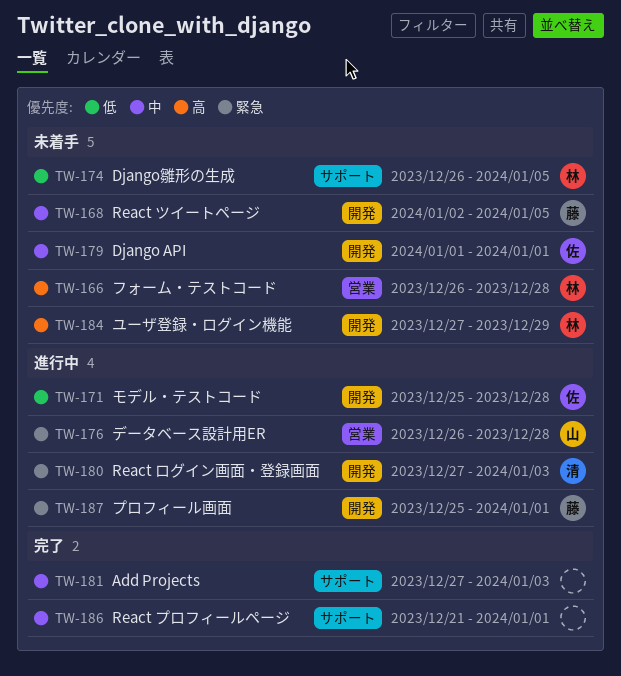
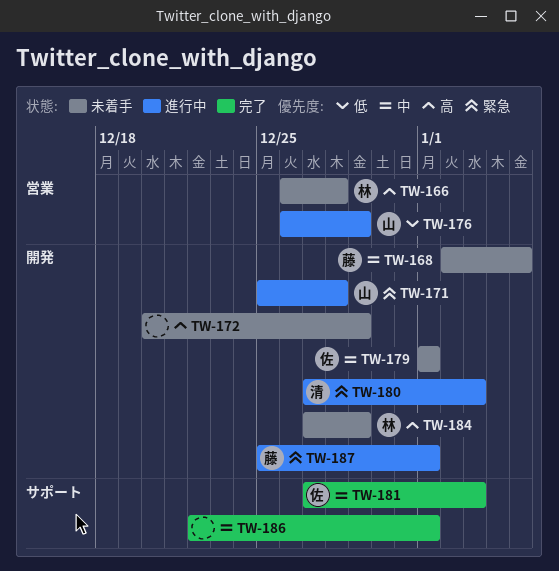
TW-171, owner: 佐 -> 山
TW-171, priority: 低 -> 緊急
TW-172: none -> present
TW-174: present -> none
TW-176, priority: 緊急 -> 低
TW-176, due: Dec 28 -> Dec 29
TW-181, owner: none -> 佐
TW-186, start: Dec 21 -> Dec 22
———
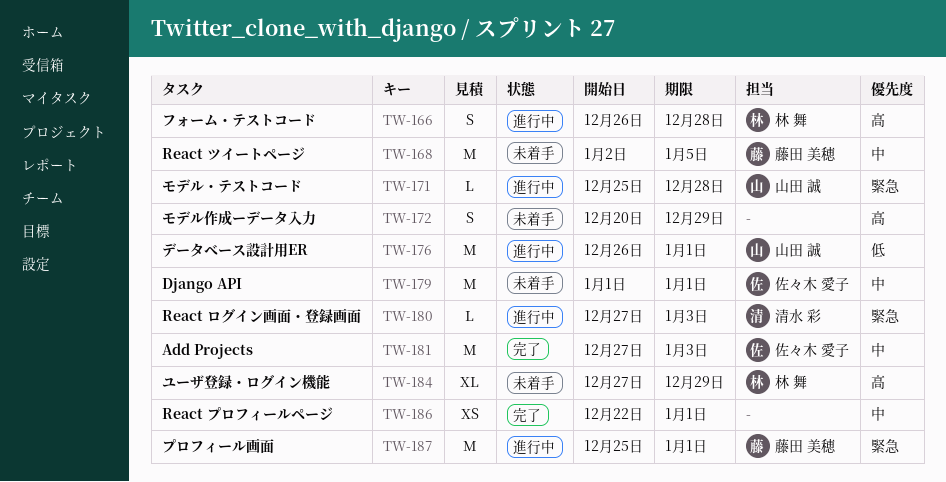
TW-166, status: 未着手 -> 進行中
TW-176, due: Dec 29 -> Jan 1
———
Every line of the listing that includes the word "none" must be copied.

#### RESPONSE
TW-172: none -> present
TW-174: present -> none
TW-181, owner: none -> 佐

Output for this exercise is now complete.